Data Load time

Hello Druid User,

we recently loaded about 215 MB of data ( data is placed on the same machine) thru batch ingestion process into druid. Currently i am running this on a single node machine which has 252 GB RAM with 2 CPU’s and 32 Cores. It took about 30 minutes to load and index data which i believe is not an ideal performance.

Can any one please help me understand/estimate load times and what factors affect the load time and also how to extract best performance from the machine to do this.

Let me know if you need any other details.

Regards

Karteek

Hi Karteek, have you had a chance to try 0.8.0-rc2? It fixes some bugs with index tasks taking much longer than they should.
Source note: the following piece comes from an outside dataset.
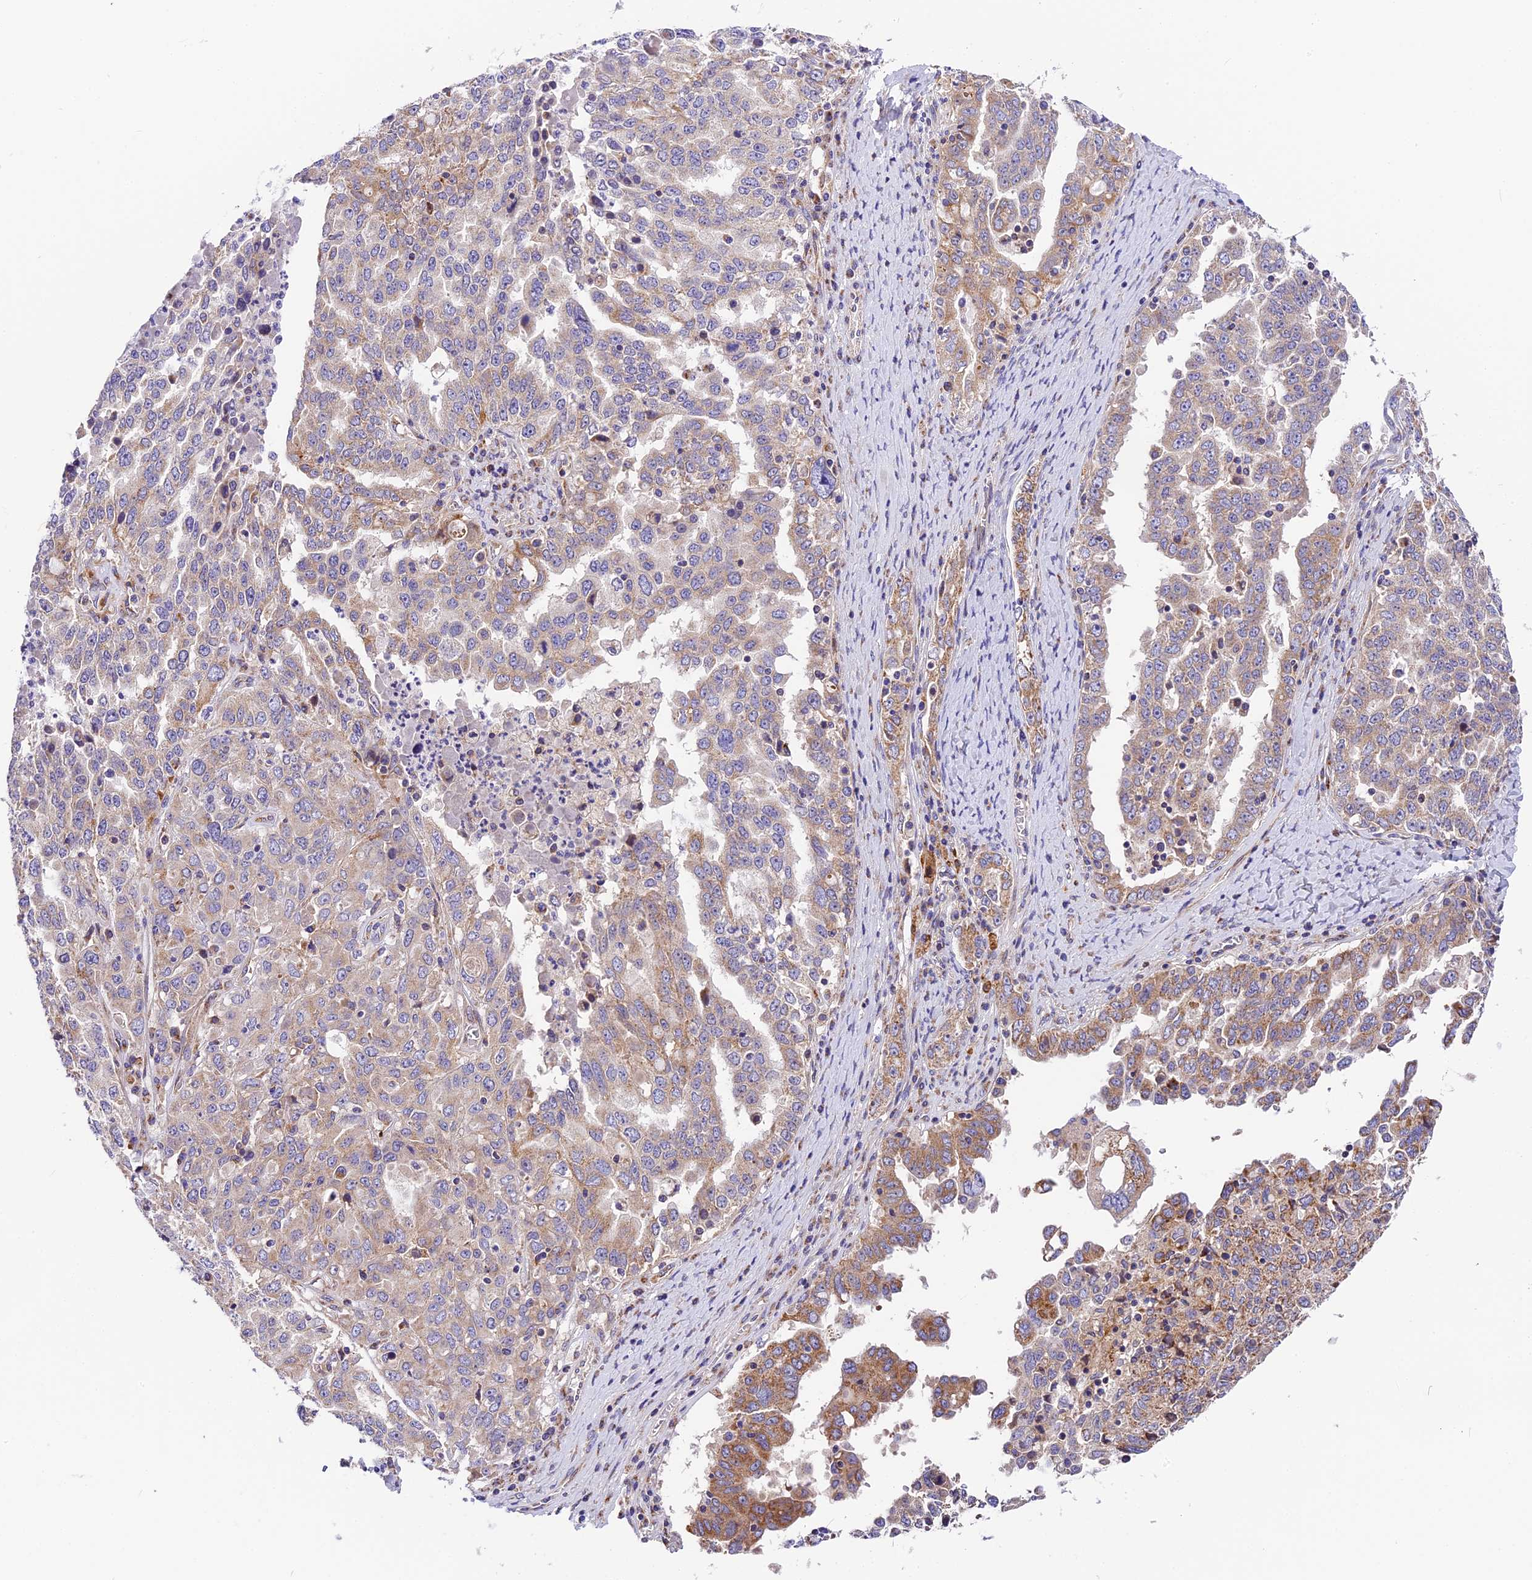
{"staining": {"intensity": "moderate", "quantity": "25%-75%", "location": "cytoplasmic/membranous"}, "tissue": "ovarian cancer", "cell_type": "Tumor cells", "image_type": "cancer", "snomed": [{"axis": "morphology", "description": "Carcinoma, endometroid"}, {"axis": "topography", "description": "Ovary"}], "caption": "Tumor cells reveal moderate cytoplasmic/membranous staining in about 25%-75% of cells in ovarian cancer (endometroid carcinoma).", "gene": "MRAS", "patient": {"sex": "female", "age": 62}}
FWIW though, for larger data sets (> 1G), we strongly recommend using hadoop based batch ingestion for data as the index task is extremely inefficient.

Thank you Fangjin.

I used index_hadoop and was bale to load data in ~ 2mins.

On the same note i would now try HadoopDruidIndexer to load data. can you please let me know how is this is different from hadoop_inxex? will the data be segmented the same way as inxex_hadoop or do we have more flexibility since we can levarage '“partitionsSpec”?

Karteek

Fangjin,

On the same note i have another question. currently we are doing a POC with 200 MB Data. But our eventual goal is to load and index 1 TB to 1.5 TB of data. We plan to procure the best hardware available out there. are you aware of of any implementation where they have indexed that much of data or more. Do you think its feasible to do that in druid?

Karteek

Hi karteek the largest cluster I’m aware of has indexed over 20 PB of raw data.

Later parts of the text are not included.